Work item.
In the listing below, start your output at the line with "index of 6 */" and end it after the line with "Arrays can only", copying every line exactly.

Dataset records.

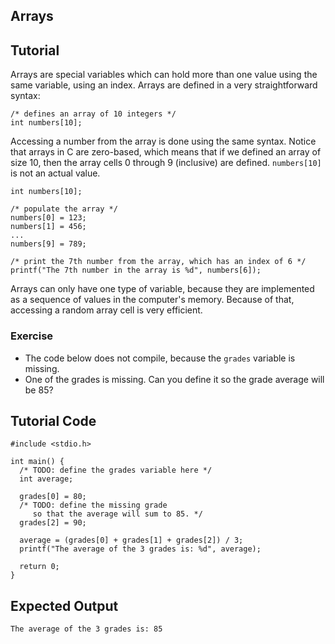 Arrays
------

Tutorial
--------

Arrays are special variables which can hold more than one value using the same variable, using an index. Arrays are defined in a very
straightforward syntax:

    /* defines an array of 10 integers */
    int numbers[10];

Accessing a number from the array is done using the same syntax. Notice that arrays in C are zero-based, which means that if we
defined an array of size 10, then the array cells 0 through 9 (inclusive) are defined. `numbers[10]` is not an actual value.

    int numbers[10];

    /* populate the array */
    numbers[0] = 123;
    numbers[1] = 456;
    ...
    numbers[9] = 789;

    /* print the 7th number from the array, which has an index of 6 */
    printf("The 7th number in the array is %d", numbers[6]);

Arrays can only have one type of variable, because they are implemented as a sequence of values in the computer's memory.
Because of that, accessing a random array cell is very efficient.

### Exercise

* The code below does not compile, because the `grades` variable is missing. 
* One of the grades is missing. Can you define it so the grade average will be 85?

Tutorial Code
-------------

	#include <stdio.h>
    
	int main() {
	  /* TODO: define the grades variable here */
	  int average;

	  grades[0] = 80;
	  /* TODO: define the missing grade 
	     so that the average will sum to 85. */
	  grades[2] = 90;

	  average = (grades[0] + grades[1] + grades[2]) / 3;
	  printf("The average of the 3 grades is: %d", average);

	  return 0;
	}

Expected Output
---------------
	The average of the 3 grades is: 85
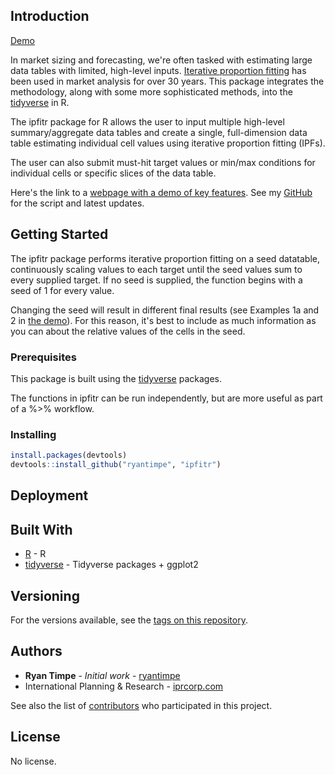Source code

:## Introduction

[Demo](http://www.ryantimpe.com/files/Intro_to_ipfitr.html)

In market sizing and forecasting, we're often tasked with estimating large data tables with limited, high-level inputs. [Iterative proportion fitting](https://en.wikipedia.org/wiki/Iterative_proportional_fitting) has been used in market analysis for over 30 years. This package integrates the methodology, along with some more sophisticated methods, into the [tidyverse](https://github.com/tidyverse/tidyverse) in R.

The ipfitr package for R allows the user to input multiple high-level summary/aggregate data tables and create a single, full-dimension data table estimating individual cell values using iterative proportion fitting (IPFs).

The user can also submit must-hit target values or min/max conditions for individual cells or specific slices of the data table. 

Here's the link to a [webpage with a demo of key features](http://www.ryantimpe.com/files/Intro_to_ipfitr.html). See my [GitHub](https://github.com/ryantimpe/ipfitr) for the script and latest updates. 


## Getting Started

The ipfitr package performs iterative proportion fitting on a seed datatable, continuously scaling values to each target until the seed values sum to every supplied target. If no seed is supplied, the function begins with a seed of 1 for every value. 

Changing the seed will result in different final results (see Examples 1a and 2 in [the demo](http://www.ryantimpe.com/files/Intro_to_ipfitr.html)). For this reason, it's best to include as much information as you can about the relative values of the cells in the seed.

### Prerequisites

This package is built using the [tidyverse](https://github.com/tidyverse/tidyverse) packages. 

The functions in ipfitr can be run independently, but are more useful as part of a %>% workflow.

### Installing

``` r
install.packages(devtools)
devtools::install_github("ryantimpe", "ipfitr")
```

## Deployment

## Built With

* [R](https://www.r-project.org/) - R
* [tidyverse](https://github.com/tidyverse/tidyverse) - Tidyverse packages + ggplot2

## Versioning

For the versions available, see the [tags on this repository](https://github.com/ryantimpe/ipfitr/tags). 

## Authors

* **Ryan Timpe** - *Initial work* - [ryantimpe](https://github.com/ryantimpe)
* International Planning & Research - [iprcorp.com](https://iprcorp.com/)

See also the list of [contributors](https://github.com/ryantimpe/ipfitr/contributors) who participated in this project.

## License

No license.


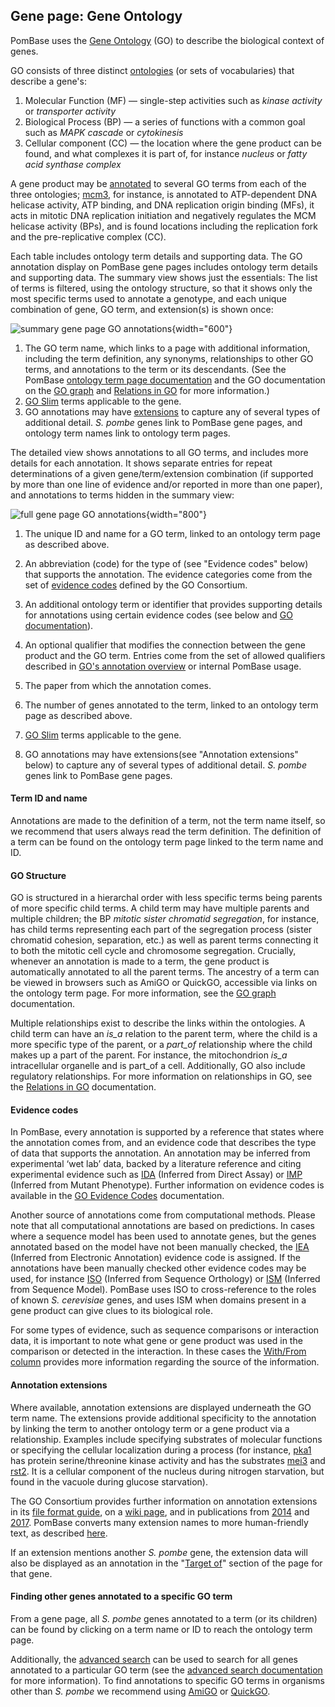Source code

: ## Gene page: Gene Ontology

PomBase uses the [Gene Ontology](http://www.geneontology.org/) (GO) to
describe the biological context of genes.

GO consists of three distinct
[ontologies](http://www.geneontology.org/docs/ontology-documentation/)
(or sets of vocabularies) that describe a gene's:

1.  Molecular Function (MF) — single-step activities such as *kinase
    activity* or *transporter activity*
2.  Biological Process (BP) — a series of functions with a common goal
    such as *MAPK cascade* or *cytokinesis*
3.  Cellular component (CC) — the location where the gene product can be
    found, and what complexes it is part of, for instance *nucleus* or
    *fatty acid synthase complex*

A gene product may be
[annotated](http://www.geneontology.org/docs/go-annotations/) to several GO
terms from each of the three ontologies; [mcm3](/gene/SPCC1682.02c),
for instance, is annotated to ATP-dependent DNA helicase activity, ATP
binding, and DNA replication origin binding (MFs), it acts in mitotic
DNA replication initiation and negatively regulates the MCM helicase
activity (BPs), and is found locations including the replication fork
and the pre-replicative complex (CC).

Each table includes ontology term details and supporting data. The GO
annotation display on PomBase gene pages includes ontology term
details and supporting data. The summary view shows just the
essentials: The list of terms is filtered, using the ontology
structure, so that it shows only the most specific terms used to
annotate a genotype, and each unique combination of gene, GO term, and
extension(s) is shown once:

![summary gene page GO annotations](assets/go_gene_page_summary.png){width="600"}

1.  The GO term name, which links to a page with additional
    information, including the term definition, any synonyms,
    relationships to other GO terms, and annotations to the
    term or its descendants. (See the PomBase [ontology term page documentation](/documentation/ontology-term-page) and the GO
    documentation on the [GO graph](http://geneontology.org/docs/ontology-documentation/) and
    [Relations in GO](http://geneontology.org/docs/ontology-relations/) for
    more information.)
2.  [GO Slim](documentation/pombase-go-slim-documentation) terms
    applicable to the gene.
3.  GO annotations may have [extensions](#annotation-extensions) to capture any of
    several types of additional detail. *S. pombe* genes link to PomBase
    gene pages, and ontology term names link to ontology term pages.

The detailed view shows annotations to all GO terms, and includes more
details for each annotation. It shows separate entries for repeat
determinations of a given gene/term/extension combination (if
supported by more than one line of evidence and/or reported in more
than one paper), and annotations to terms hidden in the summary view:


![full gene page GO annotations](assets/go_gene_page_full.png){width="800"}


1.  The unique ID and name for a GO term, linked to an ontology
    term page as described above.
2.  An abbreviation (code) for the type of (see "Evidence codes" below) that
    supports the annotation. The evidence categories come from the set
    of [evidence codes](http://geneontology.org/docs/guide-go-evidence-codes/)
    defined by the GO Consortium.

3.  An additional ontology term or identifier that provides supporting
    details for annotations using certain evidence codes (see below
    and [GO documentation](http://geneontology.org/docs/go-annotation-file-gaf-format-2.1/)).
4.  An optional qualifier that modifies the connection between the
    gene product and the GO term. Entries come from the set of allowed qualifiers described in
    [GO's annotation overview](http://geneontology.org/docs/go-annotations/)
    or internal PomBase usage.
5.  The paper from which the annotation comes.
6.  The number of genes annotated to the term, linked to an ontology
    term page as described above.
7.  [GO Slim](/browse-curation/fission-yeast-go-slim-terms) terms
    applicable to the gene.
8.  GO annotations may have extensions(see "Annotation extensions" below) to capture any of
    several types of additional detail. *S. pombe* genes link to PomBase
    gene pages.

#### Term ID and name ####

Annotations are made to the definition of a term, not the term name
itself, so we recommend that users always read the term
definition. The definition of a term can be found on the ontology term
page linked to the term name and ID.

#### GO Structure ####

GO is structured in a hierarchal order with less specific terms being
parents of more specific child terms. A child term may have multiple
parents and multiple children; the BP *mitotic sister chromatid
segregation*, for instance, has child terms representing each part of
the segregation process (sister chromatid cohesion, separation, etc.)
as well as parent terms connecting it to both the mitotic cell cycle
and chromosome segregation.  Crucially, whenever an annotation is made
to a term, the gene product is automatically annotated to all the
parent terms. The ancestry of a term can be viewed in browsers such as
AmiGO or QuickGO, accessible via links on the ontology term page. For
more information, see the [GO graph](http://geneontology.org/docs/ontology-documentation/)
documentation.

Multiple relationships exist to describe the links within the
ontologies. A child term can have an *is\_a* relation to the parent
term, where the child is a more specific type of the parent, or a
*part\_of* relationship where the child makes up a part of the parent.
For instance, the mitochondrion *is\_a* intracellular organelle and is
part\_of a cell. Additionally, GO also include regulatory relationships.
For more information on relationships in GO, see the 
[Relations in GO](http://geneontology.org/docs/ontology-relations/)
documentation.

#### Evidence codes ####

In PomBase, every annotation is supported by a reference that states
where the annotation comes from, and an evidence code that describes
the type of data that supports the annotation. An annotation may be
inferred from experimental ‘wet lab’ data, backed by a literature
reference and citing experimental evidence such as
<a href="http://wiki.geneontology.org/index.php/Inferred_from_Direct_Assay_(IDA)">IDA</a>
(Inferred from Direct Assay) or <a href="http://wiki.geneontology.org/index.php/Inferred_from_Mutant_Phenotype_(IMP)">IMP</a>
(Inferred from Mutant Phenotype). Further information on evidence
codes is available in the [GO Evidence Codes](http://geneontology.org/docs/guide-go-evidence-codes/)
documentation.

Another source of annotations come from computational methods. Please
note that all computational annotations are based on predictions. In
cases where a sequence model has been used to annotate genes, but the
genes annotated based on the model have not been manually checked, the
<a href="http://wiki.geneontology.org/index.php/Inferred_from_Electronic_Annotation_(IEA)">IEA</a>
(Inferred from Electronic Annotation) evidence code is assigned. If
the annotations have been manually checked other evidence codes may be
used, for instance
<a href="http://wiki.geneontology.org/index.php/Inferred_from_Sequence_Orthology_(ISO)">ISO</a>
(Inferred from Sequence Orthology) or
<a href="http://wiki.geneontology.org/index.php/Inferred_from_Sequence_Model_(ISM)">ISM</a>
(Inferred from Sequence Model). PomBase uses ISO to cross-reference to
the roles of known *S. cerevisiae* genes, and uses ISM when domains
present in a gene product can give clues to its biological role.

For some types of evidence, such as sequence comparisons or
interaction data, it is important to note what gene or gene product
was used in the comparison or detected in the interaction. In these
cases the [With/From column](http://geneontology.org/docs/go-annotation-file-gaf-format-2.1/)
provides more information regarding the source of the information.

#### Annotation extensions ####

Where available, annotation extensions are displayed underneath the GO
term name. The extensions provide additional specificity to the
annotation by linking the term to another ontology term or a gene
product via a relationship. Examples include specifying substrates of
molecular functions or specifying the cellular localization during a
process (for instance, [pka1](/gene/SPBC106.10) has protein
serine/threonine kinase activity and has the substrates
[mei3](/gene/SPBC119.04) and [rst2](/gene/SPAC6F12.02). It is a
cellular component of the nucleus during nitrogen starvation, but
found in the vacuole during glucose starvation).

The GO Consortium provides further information on annotation
extensions in its [file format guide](http://geneontology.org/docs/go-annotation-file-gaf-format-2.1/),
on a [wiki page](http://wiki.geneontology.org/index.php/Annotation_Extension),
and in publications from [2014](https://www.ncbi.nlm.nih.gov/pubmed/?term=24885854) and [2017](https://www.ncbi.nlm.nih.gov/pubmed/?term=27812947).
PomBase converts many extension names to more human-friendly text, as
described [here](/documentation/annotation-extension-relation-display).

If an extension mentions another *S. pombe* gene, the extension data
will also be displayed as an annotation in the "[Target of](/documentation/gene-page-target)" 
section of the page for that gene.

#### Finding other genes annotated to a specific GO term ####

From a gene page, all *S. pombe* genes annotated to a term (or its
children) can be found by clicking on a term name or ID to reach the
ontology term page.

Additionally, the [advanced search](/query) can be used to search for
all genes annotated to a particular GO term (see the [advanced search documentation](/documentation/advanced-search) 
for more information). To find annotations to specific GO terms in organisms
other than *S. pombe* we recommend using
[AmiGO](http://amigo.geneontology.org) or
[QuickGO](http://www.ebi.ac.uk/QuickGO).
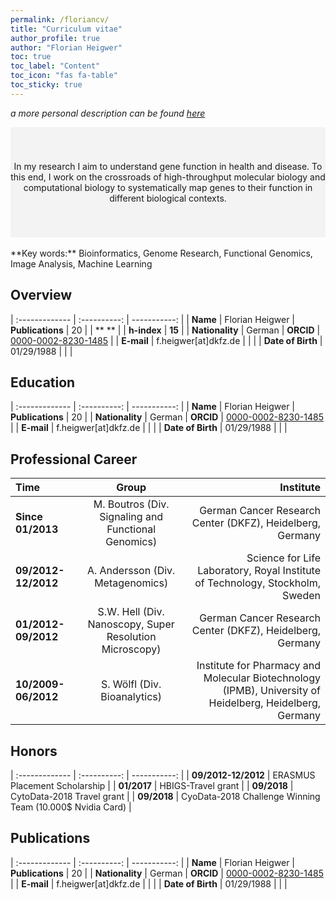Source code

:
 ```yaml
---
permalink: /floriancv/
title: "Curriculum vitae"
author_profile: true
author: "Florian Heigwer"
toc: true
toc_label: "Content"
toc_icon: "fas fa-table"
toc_sticky: true
---
```


_a more personal description can be found [here](/about/)_

<div style="background-color:rgba(40, 40, 40, 0.0470588); text-align:center; vertical-align: middle; padding:40px 0;">

In my research I aim to understand gene function in health and disease. To this end, I work on the crossroads of high-throughput molecular biology and computational biology to systematically map genes to their function in different biological contexts.  

</div>
<br />
**Key words:** Bioinformatics, Genome Research, Functional Genomics, Image Analysis, Machine Learning

## **Overview**

| :------------- | :----------: | -----------: |
|  **Name** | Florian Heigwer   | **Publications**     | 20     |
| ** **   |  |  **h-index** | **15**     |
| **Nationality**   | German | **ORCID** | [0000-0002-8230-1485](https://orcid.org/0000-0002-8230-1485) |
| **E-mail**   | f.heigwer[at]dkfz.de | | |
| **Date of Birth**   | 01/29/1988 | | |

## **Education**

| :------------- | :----------: | -----------: |
|  **Name** | Florian Heigwer   | **Publications**     | 20     |
| **Nationality**   | German | **ORCID** | [0000-0002-8230-1485](https://orcid.org/0000-0002-8230-1485) |
| **E-mail**   | f.heigwer[at]dkfz.de | | |
| **Date of Birth**   | 01/29/1988 | | |

## **Professional Career**

| Time | Group | Institute |
| :------------- | :----------: | -----------: |
|  **Since 01/2013** | M. Boutros (Div. Signaling and Functional Genomics) | German Cancer Research Center (DKFZ), Heidelberg, Germany |
| **09/2012-12/2012**   | A. Andersson (Div. Metagenomics) |  Science for Life Laboratory, Royal Institute of Technology, Stockholm, Sweden |
| **01/2012-09/2012**   | S.W. Hell (Div. Nanoscopy, Super Resolution Microscopy) | German Cancer Research Center (DKFZ), Heidelberg, Germany |
| **10/2009-06/2012**   | S. Wölfl (Div. Bioanalytics) | Institute for Pharmacy and Molecular Biotechnology (IPMB), University of Heidelberg, Heidelberg, Germany | |

## **Honors**

| :------------- | :----------: | -----------: |
|  **09/2012-12/2012** | ERASMUS Placement Scholarship |
| **01/2017**   | HBIGS-Travel grant |
| **09/2018**   | CytoData-2018 Travel grant |
| **09/2018**   | CyoData-2018 Challenge Winning Team (10.000$ Nvidia Card) |

## **Publications**

| :------------- | :----------: | -----------: |
|  **Name** | Florian Heigwer   | **Publications**     | 20     |
| **Nationality**   | German | **ORCID** | [0000-0002-8230-1485](https://orcid.org/0000-0002-8230-1485) |
| **E-mail**   | f.heigwer[at]dkfz.de | | |
| **Date of Birth**   | 01/29/1988 | | |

Response to this exercise.
    /* print the 7th number from the array, which has an index of 6 */
    printf("The 7th number in the array is %d", numbers[6]);

Arrays can only have one type of variable, because they are implemented as a sequence of values in the computer's memory.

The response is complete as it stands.